§ EXERCISE INSTRUCTIONS
Rename every "multi-story building" in the entries below to "high-rise building", and write out all the entries again with nothing else changed. Leave the pictures out.

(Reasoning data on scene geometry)
........

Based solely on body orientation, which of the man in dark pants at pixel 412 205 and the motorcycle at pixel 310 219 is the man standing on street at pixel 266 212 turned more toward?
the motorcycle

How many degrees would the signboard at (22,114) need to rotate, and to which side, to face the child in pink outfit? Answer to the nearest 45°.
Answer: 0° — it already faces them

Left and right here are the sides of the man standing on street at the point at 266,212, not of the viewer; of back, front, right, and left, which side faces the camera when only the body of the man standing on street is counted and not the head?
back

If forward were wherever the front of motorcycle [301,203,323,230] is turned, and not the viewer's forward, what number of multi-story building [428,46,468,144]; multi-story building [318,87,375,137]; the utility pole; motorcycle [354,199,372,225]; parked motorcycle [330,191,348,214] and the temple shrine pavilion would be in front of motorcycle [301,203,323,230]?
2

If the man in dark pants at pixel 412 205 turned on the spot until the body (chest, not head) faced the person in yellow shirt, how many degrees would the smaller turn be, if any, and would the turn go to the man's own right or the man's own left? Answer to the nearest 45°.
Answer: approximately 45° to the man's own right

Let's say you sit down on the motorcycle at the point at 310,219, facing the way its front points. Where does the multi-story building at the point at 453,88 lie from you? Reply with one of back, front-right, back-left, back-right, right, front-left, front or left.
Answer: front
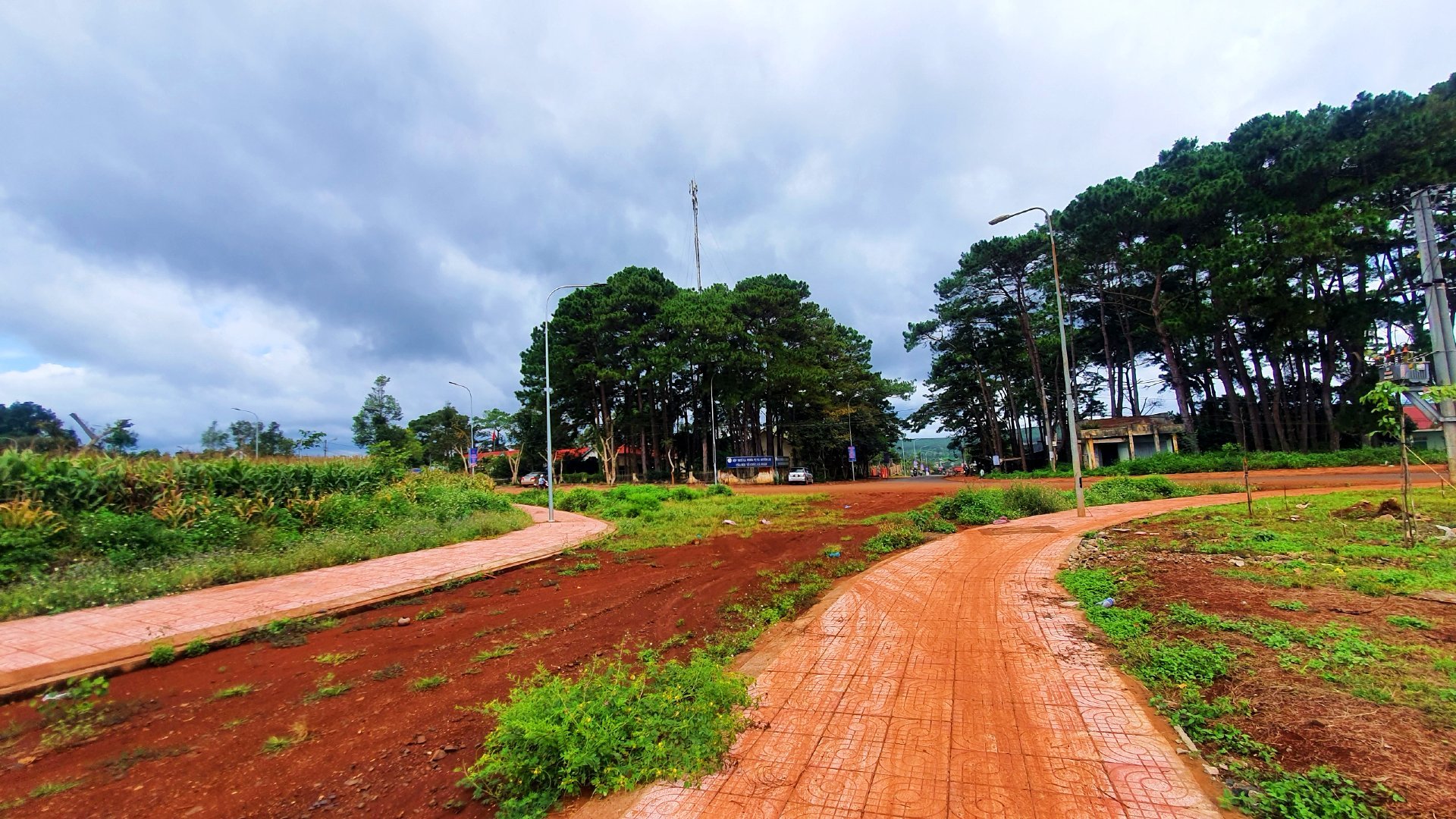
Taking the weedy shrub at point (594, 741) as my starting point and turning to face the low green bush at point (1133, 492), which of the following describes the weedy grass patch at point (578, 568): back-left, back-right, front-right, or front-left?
front-left

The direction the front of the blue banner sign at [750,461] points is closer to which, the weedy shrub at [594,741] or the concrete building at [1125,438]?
the weedy shrub

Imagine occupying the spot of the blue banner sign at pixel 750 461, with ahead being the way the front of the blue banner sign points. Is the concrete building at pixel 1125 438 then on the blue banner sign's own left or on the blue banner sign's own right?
on the blue banner sign's own left

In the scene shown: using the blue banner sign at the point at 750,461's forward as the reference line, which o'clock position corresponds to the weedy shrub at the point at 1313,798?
The weedy shrub is roughly at 12 o'clock from the blue banner sign.

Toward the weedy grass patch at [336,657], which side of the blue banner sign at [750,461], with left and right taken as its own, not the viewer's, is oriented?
front

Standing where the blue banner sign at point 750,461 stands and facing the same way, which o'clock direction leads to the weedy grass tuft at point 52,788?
The weedy grass tuft is roughly at 12 o'clock from the blue banner sign.

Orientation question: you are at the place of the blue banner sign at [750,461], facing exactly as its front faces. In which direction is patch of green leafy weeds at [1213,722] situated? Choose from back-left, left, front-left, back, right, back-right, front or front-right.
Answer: front

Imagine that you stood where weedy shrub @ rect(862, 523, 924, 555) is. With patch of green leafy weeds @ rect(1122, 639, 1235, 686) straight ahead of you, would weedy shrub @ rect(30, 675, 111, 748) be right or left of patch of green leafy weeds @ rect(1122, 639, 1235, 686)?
right

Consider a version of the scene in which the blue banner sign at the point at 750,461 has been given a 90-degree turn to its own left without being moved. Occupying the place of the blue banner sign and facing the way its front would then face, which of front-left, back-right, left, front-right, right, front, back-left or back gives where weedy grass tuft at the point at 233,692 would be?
right

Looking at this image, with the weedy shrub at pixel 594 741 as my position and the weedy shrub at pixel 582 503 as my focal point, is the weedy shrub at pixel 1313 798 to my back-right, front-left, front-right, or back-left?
back-right

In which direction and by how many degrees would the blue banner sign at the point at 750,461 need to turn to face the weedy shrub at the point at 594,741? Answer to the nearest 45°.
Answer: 0° — it already faces it

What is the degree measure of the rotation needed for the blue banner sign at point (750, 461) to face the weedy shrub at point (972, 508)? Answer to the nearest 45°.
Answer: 0° — it already faces it

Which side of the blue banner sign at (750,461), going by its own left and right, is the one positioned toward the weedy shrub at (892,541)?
front

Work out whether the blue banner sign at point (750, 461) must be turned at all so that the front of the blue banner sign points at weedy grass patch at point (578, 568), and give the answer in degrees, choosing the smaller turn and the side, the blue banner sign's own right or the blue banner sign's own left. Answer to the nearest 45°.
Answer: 0° — it already faces it

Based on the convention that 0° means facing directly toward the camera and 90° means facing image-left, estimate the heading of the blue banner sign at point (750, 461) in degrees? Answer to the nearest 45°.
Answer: approximately 0°
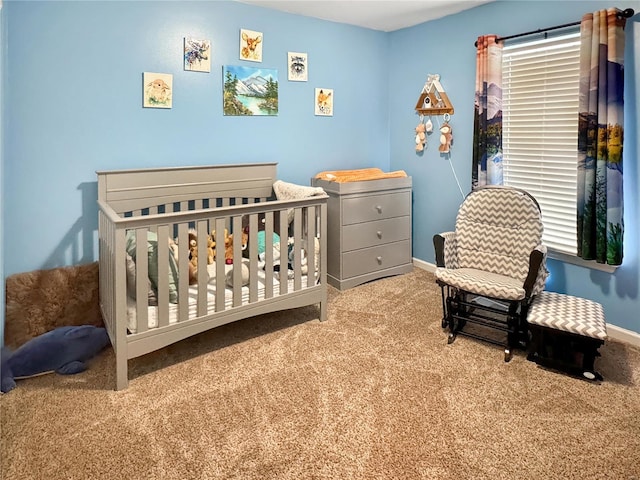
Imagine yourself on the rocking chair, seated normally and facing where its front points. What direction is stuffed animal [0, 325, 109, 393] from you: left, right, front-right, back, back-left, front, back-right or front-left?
front

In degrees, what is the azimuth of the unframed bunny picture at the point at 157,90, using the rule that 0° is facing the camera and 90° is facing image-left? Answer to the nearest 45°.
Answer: approximately 315°

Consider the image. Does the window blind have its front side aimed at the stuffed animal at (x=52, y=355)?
yes

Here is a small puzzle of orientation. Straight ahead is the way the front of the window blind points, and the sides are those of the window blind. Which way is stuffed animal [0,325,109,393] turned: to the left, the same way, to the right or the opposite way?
the opposite way

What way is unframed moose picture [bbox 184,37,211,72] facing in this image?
toward the camera

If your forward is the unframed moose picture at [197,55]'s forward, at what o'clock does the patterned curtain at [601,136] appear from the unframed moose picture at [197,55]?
The patterned curtain is roughly at 10 o'clock from the unframed moose picture.
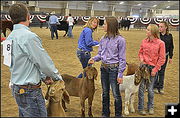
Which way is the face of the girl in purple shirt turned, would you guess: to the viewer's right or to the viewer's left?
to the viewer's left

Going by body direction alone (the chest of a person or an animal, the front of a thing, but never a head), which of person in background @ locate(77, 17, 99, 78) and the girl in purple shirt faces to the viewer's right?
the person in background

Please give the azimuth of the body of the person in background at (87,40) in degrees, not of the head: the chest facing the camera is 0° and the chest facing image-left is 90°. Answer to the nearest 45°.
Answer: approximately 270°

........

§ RESULT
Based solely on body orientation, which of the man in dark pants at pixel 412 205 and the motorcycle at pixel 310 219 is the man standing on street at pixel 266 212 turned more toward?
the motorcycle

How many degrees would the signboard at (22,114) need to rotate, and to which side, to face the child in pink outfit? Answer to the nearest 45°.
Answer: 0° — it already faces them

Left and right here are the sides of the man standing on street at the point at 266,212, not of the viewer; of back, front, right, and left, which side faces the camera when only the body of the man standing on street is counted and not the head?
back

If forward were wherever the front of motorcycle [301,203,323,230] is turned, and not the viewer's forward, what number of high-rise building [428,46,468,144]; high-rise building [318,87,375,137]; the utility pole; motorcycle [354,199,372,225]; parked motorcycle [330,191,348,214] and the temple shrine pavilion would be in front of motorcycle [301,203,323,230]?
2

If the man in dark pants at pixel 412 205 turned on the spot until the body (chest, not head) faced the person in yellow shirt, how many degrees would the smaller turn be, if any, and would the turn go to the man's own right or the man's own left? Answer to the nearest 45°.
Answer: approximately 45° to the man's own right

Let's say you sit down on the motorcycle at the point at 310,219, facing the way its front points. Where does the high-rise building at the point at 453,88 lie from you? Reply with one of back, front-right, back-left, back-right, right, front-left, front or left.
Answer: front
Taking the weedy shrub at point (594, 741) as my starting point and turning to face the low green bush at point (1133, 492), which of the following describes the weedy grass patch at point (578, 568): back-left, back-right, front-right, or front-left?
front-left

The direction the front of the blue banner sign at [750,461] points is closer to which, the weedy shrub at [594,741] or the concrete building at [1125,438]?
the weedy shrub

Imagine occupying the spot of the blue banner sign at pixel 750 461, with ahead being the way the front of the blue banner sign points. Is the concrete building at pixel 1125 438 then on the blue banner sign's own left or on the blue banner sign's own right?
on the blue banner sign's own left

In the scene shown: using the blue banner sign at the point at 750,461's forward as the reference line, which o'clock position corresponds to the weedy shrub at the point at 1313,798?
The weedy shrub is roughly at 12 o'clock from the blue banner sign.

Toward the weedy grass patch at [336,657], which side of the blue banner sign at [750,461], with left and right taken as its own, not the viewer's, is oriented?
front

Standing where the blue banner sign at point 750,461 stands and facing the same way, which o'clock direction leads to the weedy grass tuft at point 52,788?
The weedy grass tuft is roughly at 12 o'clock from the blue banner sign.

Orientation question: you are at the place of the blue banner sign at [750,461], facing exactly as its front faces. In which direction is patch of green leafy weeds at [1213,722] situated? Choose from back-left, left, front-left, back, right, back-right, front or front-right.
Answer: front

Imagine that you stood where weedy shrub @ rect(862, 523, 924, 555) is. With patch of green leafy weeds @ rect(1122, 639, 1235, 686) straight ahead of you, would weedy shrub @ rect(30, 675, 111, 748) be right or left of patch of green leafy weeds @ rect(1122, 639, 1235, 686)?
right

Consider a version of the scene in which the blue banner sign at the point at 750,461 has been given a 90-degree turn to its own left without being moved. Occupying the place of the blue banner sign and facing the way its front would then face, which of front-left, back-right, left, front-right, right, front, back-left or back gives where weedy grass tuft at the point at 233,692 would be?
right

Looking at this image, with the weedy shrub at pixel 594 741 as my position and the weedy shrub at pixel 582 503 as my focal point, is the weedy shrub at pixel 1313 798 to my back-right, front-left, front-right, or back-left?
back-right

In which direction and by how many degrees would the blue banner sign at the point at 750,461 need to turn to face the weedy shrub at the point at 594,741? Answer to the nearest 45°.
Answer: 0° — it already faces it

What is the degree measure of the rotation needed for the blue banner sign at point (750, 461) to face the weedy shrub at point (972, 508)? Answer to the nearest 45°.
Answer: 0° — it already faces it

Which side of the blue banner sign at (750,461), going by its own left and right, is the one positioned toward the weedy shrub at (892,541)?
front

Work out whether the blue banner sign at point (750, 461) must be turned at all so that the front of the blue banner sign points at weedy grass patch at point (578, 568), and give the answer in degrees, choosing the smaller turn and the side, the blue banner sign's own right or the blue banner sign's own left. Answer to the nearest 45°.
Answer: 0° — it already faces it

Based on the convention that 0° means facing directly toward the camera and 90° means facing image-left, estimate the heading of the blue banner sign at point (750, 461) in degrees? Answer to the nearest 45°.
Answer: approximately 0°
Imagine yourself on the rocking chair, seated normally and facing where its front points. What direction is stuffed animal [0, 325, 109, 393] from you: left, right, front-right, back, back-left, front, back-right or front-left?
front

In degrees, what is the azimuth of the unframed bunny picture at the point at 157,90, using the rule that 0° is facing the camera and 90° is facing image-left? Answer to the nearest 45°.
Answer: approximately 315°

Consider the image. Does the window blind have its front side aimed at the stuffed animal at (x=52, y=355)?
yes

Here is a small puzzle of orientation. Straight ahead is the way the front of the window blind points, and the sides are those of the window blind. Which way is stuffed animal [0,325,109,393] turned: to the left, the same way, to the right or the opposite way?
the opposite way

What way is unframed moose picture [bbox 184,37,211,72] facing in this image?
toward the camera

If your forward is the unframed moose picture at [197,55]'s forward, at what o'clock does the patterned curtain at [601,136] appear from the unframed moose picture at [197,55]?
The patterned curtain is roughly at 10 o'clock from the unframed moose picture.
Which way is the face of the girl in purple shirt turned, would you guess: to the viewer's right or to the viewer's left?
to the viewer's left

Going by body direction alone (the chest of a person or an animal, the front of a thing, but never a head), which of person in background @ locate(77, 17, 99, 78) and the girl in purple shirt faces to the viewer's right?
the person in background

Please give the azimuth of the body of the person in background at (87,40) in degrees, not of the head: the chest facing the camera is 0° and the chest facing image-left is 90°. Answer to the nearest 45°.
Answer: approximately 270°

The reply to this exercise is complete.